Gli utenti mobili unici nel 2015 hanno raggiunto quota 5 miliardi, a fronte di una popolazione mondiale di 7,4 miliardi e circa la metà di tutti gli abbonamenti consente di accedere a internet.

Negli Usa la penetrazione degli smartphone è ormai vicina alla saturazione (90%), mentre Europa e mercati asiatici sono arrivati alla maturità come Giappone e Corea, lasciando pochissimo margine di crescita.
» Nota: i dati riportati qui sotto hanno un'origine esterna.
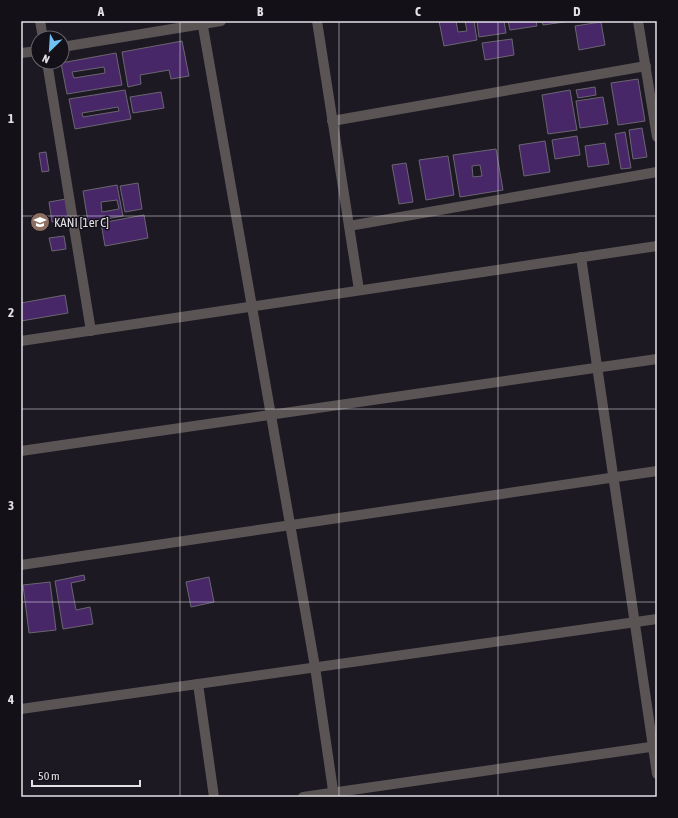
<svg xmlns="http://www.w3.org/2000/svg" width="678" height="818" font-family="'Asap Condensed',sans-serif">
<rect width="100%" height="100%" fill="#1d1922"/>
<!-- building -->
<g fill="#482769" stroke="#6a6670" fill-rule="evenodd">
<path d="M439 21H456L458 32 467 31 465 21H474L477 40 444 46Z"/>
<path d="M477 21H504L506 33 479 37Z"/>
<path d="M508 21H536L537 26 510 30Z"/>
<path d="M542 21H571L543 25Z"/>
<path d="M601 22 605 45 579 50 575 26Z"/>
<path d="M512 39 514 55 485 60 482 43Z"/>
<path d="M182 41 189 76 171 79 169 70 140 75 141 84 128 87 122 52Z"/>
<path d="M116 53 122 85 67 94 61 63ZM104 67 105 73 74 78 72 72Z"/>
<path d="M638 79 645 121 618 125 611 83Z"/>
<path d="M595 87 596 95 578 98 576 90Z"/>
<path d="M125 90 131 119 75 129 69 99ZM118 107 119 111 83 117 82 113Z"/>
<path d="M570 90 577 130 548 134 542 95Z"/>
<path d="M161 92 164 108 133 113 130 97Z"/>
<path d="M603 97 608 124 580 128 576 101Z"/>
<path d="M642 128 647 157 633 159 629 130Z"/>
<path d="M625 132 631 168 621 169 615 134Z"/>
<path d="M577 136 580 155 555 159 552 140Z"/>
<path d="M545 141 550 172 524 176 519 145Z"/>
<path d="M605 143 609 164 588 167 585 146Z"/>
<path d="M496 149 503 190 460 197 453 155ZM480 165 482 176 473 177 472 166Z"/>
<path d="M46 152 49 171 42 172 39 153Z"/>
<path d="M448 156 454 195 426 200 419 160Z"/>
<path d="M406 163 413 202 399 204 392 165Z"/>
<path d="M138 183 142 209 125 212 120 186Z"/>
<path d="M117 185 123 216 88 222 83 191ZM117 200 119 209 102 212 101 202Z"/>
<path d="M66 199 69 219 52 222 49 202Z"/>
<path d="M144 215 148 238 105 246 101 223Z"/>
<path d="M64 236 66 249 52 251 49 238Z"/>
<path d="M65 295 68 313 21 321V303Z"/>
<path d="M84 575 85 580 71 583 76 610 90 607 93 624 63 629 55 581Z"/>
<path d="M209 577 214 602 191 607 186 582Z"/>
<path d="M50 582 56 630 29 633 23 585Z"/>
</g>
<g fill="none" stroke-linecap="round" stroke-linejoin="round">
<!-- minor -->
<g stroke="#5a5455" stroke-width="10">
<path d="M40 21 43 38"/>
<path d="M202 21 315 667 334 797"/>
<path d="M317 21 359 290"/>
<path d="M638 21 657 137"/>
<path d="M62 47 221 21"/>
<path d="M21 53 38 51"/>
<path d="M47 62 91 331"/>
<path d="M332 121 646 66"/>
<path d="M349 226 657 172"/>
<path d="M581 257 657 774"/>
<path d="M21 341 657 246"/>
<path d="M21 451 657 359"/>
<path d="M21 565 657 471"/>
<path d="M198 684 214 797"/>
<path d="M21 709 657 619"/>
<path d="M303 797 657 746"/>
</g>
</g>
<!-- grid -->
<path fill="none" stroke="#e3e0e6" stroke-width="1" stroke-opacity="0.55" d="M180 21V797M339 21V797M498 21V797M21 216H657M21 409H657M21 602H657"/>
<!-- icons -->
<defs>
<symbol id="school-disc" viewBox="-11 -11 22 22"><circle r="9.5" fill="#8d6e63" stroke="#141018"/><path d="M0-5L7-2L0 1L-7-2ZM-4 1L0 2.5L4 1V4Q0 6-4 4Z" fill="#fff"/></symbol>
</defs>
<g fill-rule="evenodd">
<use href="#school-disc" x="29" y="211" width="22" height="22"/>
</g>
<g text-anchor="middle" stroke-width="3" stroke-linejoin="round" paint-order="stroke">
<!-- poi labels -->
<g font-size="13" fill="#e3e0e6" stroke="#141018" text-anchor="start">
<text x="54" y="227">KANI [1er C]</text>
</g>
</g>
<!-- border -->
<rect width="678" height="818" fill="none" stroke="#141018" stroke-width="44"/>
<!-- north arrow -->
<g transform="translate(50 50) rotate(205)"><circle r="19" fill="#141018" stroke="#67636a"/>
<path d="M0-3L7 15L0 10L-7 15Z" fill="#6ec2f3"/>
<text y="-6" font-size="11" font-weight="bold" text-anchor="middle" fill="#e3e0e6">N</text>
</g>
<!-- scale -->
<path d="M32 780v6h108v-6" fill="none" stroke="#e3e0e6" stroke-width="2"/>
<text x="38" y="780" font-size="12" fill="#e3e0e6" stroke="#141018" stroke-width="3" paint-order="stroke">50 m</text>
<rect x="22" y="22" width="634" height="774" fill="none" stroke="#e3e0e6" stroke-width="1.5"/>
<g font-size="13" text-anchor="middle" font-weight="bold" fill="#e3e0e6">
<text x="101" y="16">A</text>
<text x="260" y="16">B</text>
<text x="418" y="16">C</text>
<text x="577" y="16">D</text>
<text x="11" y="123">1</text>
<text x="11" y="317">2</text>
<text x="11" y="510">3</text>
<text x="11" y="704">4</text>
</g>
</svg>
Motori della crescita futura sono quindi paesi come l’India e l’Indonesia, indica il rapporto Onu.

Entro il 2020, spiega il rapporto, gli utenti mobili unici raggiungeranno quota 5,6 miliardi, ossia più del numero di persone che possono usufruire dell’elettricità in casa (5,3 miliardi), di un conto corrente (4,5 miliardi) o dell’acqua corrente (3,5 miliardi). Il 93% di questi nuovi abbonati sarà concentrato nei paesi in via di sviluppo.

Per il Segretario generale dell’ITU (l’agenzia ONU per le tlc) Houlin Zhao, numerosi elementi economici mettono in evidenza “il ruolo primordiale di una connettività a banda larga economicamente accessibile per la crescita economica, l’inclusione sociale e la protezione dell’ambiente”.

Irina Bokova, direttrice generale UNESCO, ha sottolineato invece che le tecnologie a banda larga possono essere una leva potente per lo sviluppo a condizione che si investa sia in accessibilità che in competenze e istruzione. “Dobbiamo aprire nuove strade per la creazione e la condivisione delle conoscenze. Dobbiamo rafforzare la libertà di espressione e ampliare le opportunità di apprendimento, soprattutto per le donne e le ragazze. Abbiamo bisogno di creare contenuti utili, locali e multilingue”.